Christine Bruhn, director of the Center for Consumer Research
at UC Davis, recalled that apple sales plummeted in the
1980s after grocery stores put up signs in their produce
sections announcing that their fruit was free of the chemical
Alar, used to improve the ripening and look of apples.
"The signs just created concerns," she said.
A DuPont rival worried about how the controversy would
affect sales.
"Obviously it is a concern for us even though there is
no proof of PFOA present in nonstick pans," said Scott
Meyer, president of T-Fal, the West Orange, N.J.-based
subsidiary of French cookware maker Groupe SEB.
T-Fal has launched a line of uncoated pans as a diversification
move, though Meyer insisted that wasn't a direct response
to the PFOA issue. The company has fielded hundreds of
consumer inquiries about the issue but hasn't seen sales
of its goods fall, Meyer said.
"The concern is that there is a steady drip-drip about
this and it will become part of the common knowledge about
cookware even though people won't get PFOA from cookware,"
Meyer said.
Some retailers, including Target Corp., which carries
T-Fal, Teflon and other nonstick products, declined to
discuss the matter.
At Wal-Mart Stores Inc., "we are monitoring the issue,"

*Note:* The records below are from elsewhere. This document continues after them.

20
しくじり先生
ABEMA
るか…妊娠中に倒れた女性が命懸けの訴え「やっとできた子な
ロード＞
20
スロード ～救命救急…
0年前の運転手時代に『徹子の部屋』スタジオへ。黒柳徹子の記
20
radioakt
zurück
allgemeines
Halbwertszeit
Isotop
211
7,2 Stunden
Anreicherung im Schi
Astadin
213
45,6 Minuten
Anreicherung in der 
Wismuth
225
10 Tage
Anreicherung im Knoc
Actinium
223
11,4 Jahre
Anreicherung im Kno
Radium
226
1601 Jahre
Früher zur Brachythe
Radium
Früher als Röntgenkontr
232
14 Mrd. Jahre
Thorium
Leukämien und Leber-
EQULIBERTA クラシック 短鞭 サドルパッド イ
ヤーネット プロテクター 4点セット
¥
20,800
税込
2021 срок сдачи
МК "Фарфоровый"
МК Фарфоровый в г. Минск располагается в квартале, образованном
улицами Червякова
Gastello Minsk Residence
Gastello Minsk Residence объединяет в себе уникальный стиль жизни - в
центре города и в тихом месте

said Karen Burke, spokeswoman for the Bentonville, Ark.,
retail chain. "We are working with our suppliers and the
regulatory agencies to reduce the presence of PFOA in
products in our stores."
Burke declined to say whether sales of nonstick cookware
had slowed.
A spokeswoman for kitchen goods retailer Sur la Table
said the company had fielded consumer questions about
the safety of nonstick cookware.
"We tell people who are concerned that there is no evidence
that nonstick cookware is a hazard," said Susanna Linse,
spokeswoman for the Seattle-based company.

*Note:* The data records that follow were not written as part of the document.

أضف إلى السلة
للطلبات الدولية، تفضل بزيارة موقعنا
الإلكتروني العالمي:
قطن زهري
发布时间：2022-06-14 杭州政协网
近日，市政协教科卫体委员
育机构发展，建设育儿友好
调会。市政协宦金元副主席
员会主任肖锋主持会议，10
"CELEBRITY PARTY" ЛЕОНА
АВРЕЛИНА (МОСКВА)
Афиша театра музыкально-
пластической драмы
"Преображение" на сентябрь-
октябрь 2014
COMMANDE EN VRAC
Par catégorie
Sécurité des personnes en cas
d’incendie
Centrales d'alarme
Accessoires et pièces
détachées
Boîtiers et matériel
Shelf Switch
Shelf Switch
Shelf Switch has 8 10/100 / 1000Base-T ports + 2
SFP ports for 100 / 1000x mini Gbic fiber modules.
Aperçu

But the upscale pot peddler wouldn't be affected much
by the controversy, because the chain sells mostly uncoated
copper and stainless steel cookware, Linse said. "People
may think they have to cook with nonstick, but they don't
realize how easy it is to clean quality cookware," she
said.
The chemical for decades has been considered essential
in nonstick and stain-resistant products. In addition
to cookware, it is used by the aerospace, transportation,
textile and electronics industries for such products as
wiring and fabrics.
Last year the EPA fined DuPont $16.5 million, alleging
that the company hid data on the toxicity and health effects
of PFOA for more than 20 years and contaminated the drinking
water supply in the Ohio River Valley, next to a DuPont
plant in West Virginia. It was the largest administrative
fine in EPA history.
PFOA causes liver cancer, reduced birth weight, immune-system
suppression and developmental problems in laboratory animals
exposed to high doses. In humans, the effects of lower
doses are unknown, but it is transferred to fetuses. An
ongoing study by the Johns Hopkins Bloomberg School of
Public Health in Baltimore found the compound in the umbilical
cord blood of 298 of 300 newborns.
Because there is little information about how the chemical
affects humans, the EPA asked U.S. companies last month
to voluntarily eliminate public exposure to the chemical.
DuPont pledged to meet the deadlines.
But the voluntary phaseout will not end the sale of Teflon
and other products like T-Fal's cookware, though it is
expected to curtail the release of the chemical into the
atmosphere. Regulators have to act, said Joe Hotchkiss,
chairman of Cornell University's department of food science,
because they don't know whether the problems that result
from a high level of PFOA exposure in animals will crop
up in humans with much lower contamination.
"We just don't know what it means. It could be nothing,
or it could be a lot," Hotchkiss said.
Professional chefs are just starting to learn of the environmental
issues surrounding PFOA, said Sumi Chang, who owns the
Europane bakery and cafe in Pasadena.
But the pastry and bread chef has a more basic reason
for avoiding nonstick cookware.
"It makes a chocolate cake look shiny," Chang said.